* **Extract to read**:
- - -

Generate waveform images from audio

🤖/audio/waveform generates waveform images for your audio files and allows you to change their colors and dimensions.

We recommend that you use an 🤖/audio/encode Step prior to your waveform Step to convert audio files to MP3. This way it is guaranteed that 🤖/audio/waveform accepts your audio file and you can also down-sample large audio files and save some money.

Similarly, if you need the output image in a different format, please pipe the result of this Robot into 🤖/image/resize.

Usage example

Generate a 400×200 waveform in #0099cc color from an uploaded audio file:

{
  "steps": {
    "waveformed": {
      "robot": "/audio/waveform",
      "use": ":original",
      "width": 400,
      "height": 200,
      "outer_color": "0099ccff",
      "center_color": "0099ccff"
    }
  }
}

Parameters

  • output_meta

    Record<string, boolean> | boolean | Array<string>

    Allows you to specify a set of metadata that is more expensive on CPU power to calculate, and thus is disabled by default to keep your Assemblies processing fast.

    For images, you can add "has_transparency": true in this object to extract if the image contains transparent parts and "dominant_colors": true to extract an array of hexadecimal color codes from the image.

    For images, you can also add "blurhash": true to extract a BlurHash string — a compact representation of a placeholder for the image, useful for showing a blurred preview while the full image loads.

- - -

* **Recorded data**:
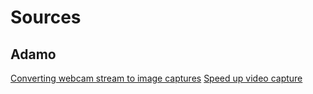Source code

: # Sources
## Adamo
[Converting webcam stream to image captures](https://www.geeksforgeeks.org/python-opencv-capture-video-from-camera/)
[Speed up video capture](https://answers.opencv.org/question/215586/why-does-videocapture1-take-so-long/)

- - -

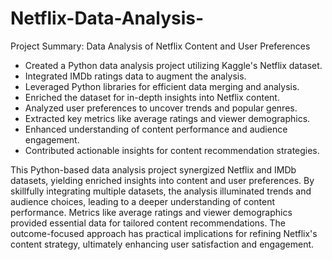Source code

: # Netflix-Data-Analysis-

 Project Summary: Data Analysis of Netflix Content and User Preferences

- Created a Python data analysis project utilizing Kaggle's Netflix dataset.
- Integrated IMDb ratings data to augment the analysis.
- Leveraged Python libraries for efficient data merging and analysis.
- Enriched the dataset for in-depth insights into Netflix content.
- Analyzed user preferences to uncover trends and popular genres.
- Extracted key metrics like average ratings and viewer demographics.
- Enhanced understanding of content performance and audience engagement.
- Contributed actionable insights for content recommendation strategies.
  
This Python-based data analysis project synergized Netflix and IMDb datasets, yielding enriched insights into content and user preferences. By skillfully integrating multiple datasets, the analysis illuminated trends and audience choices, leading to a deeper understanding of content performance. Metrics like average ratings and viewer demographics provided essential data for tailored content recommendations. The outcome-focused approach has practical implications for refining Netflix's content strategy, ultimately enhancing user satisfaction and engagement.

- - -

* **Your goal**: Please quote the waveform text above from "Allows you to specify" to "full image loads.".

* **Written answer**:
Allows you to specify a set of metadata that is more expensive on CPU power to calculate, and thus is disabled by default to keep your Assemblies processing fast.

    For images, you can add "has_transparency": true in this object to extract if the image contains transparent parts and "dominant_colors": true to extract an array of hexadecimal color codes from the image.

    For images, you can also add "blurhash": true to extract a BlurHash string — a compact representation of a placeholder for the image, useful for showing a blurred preview while the full image loads.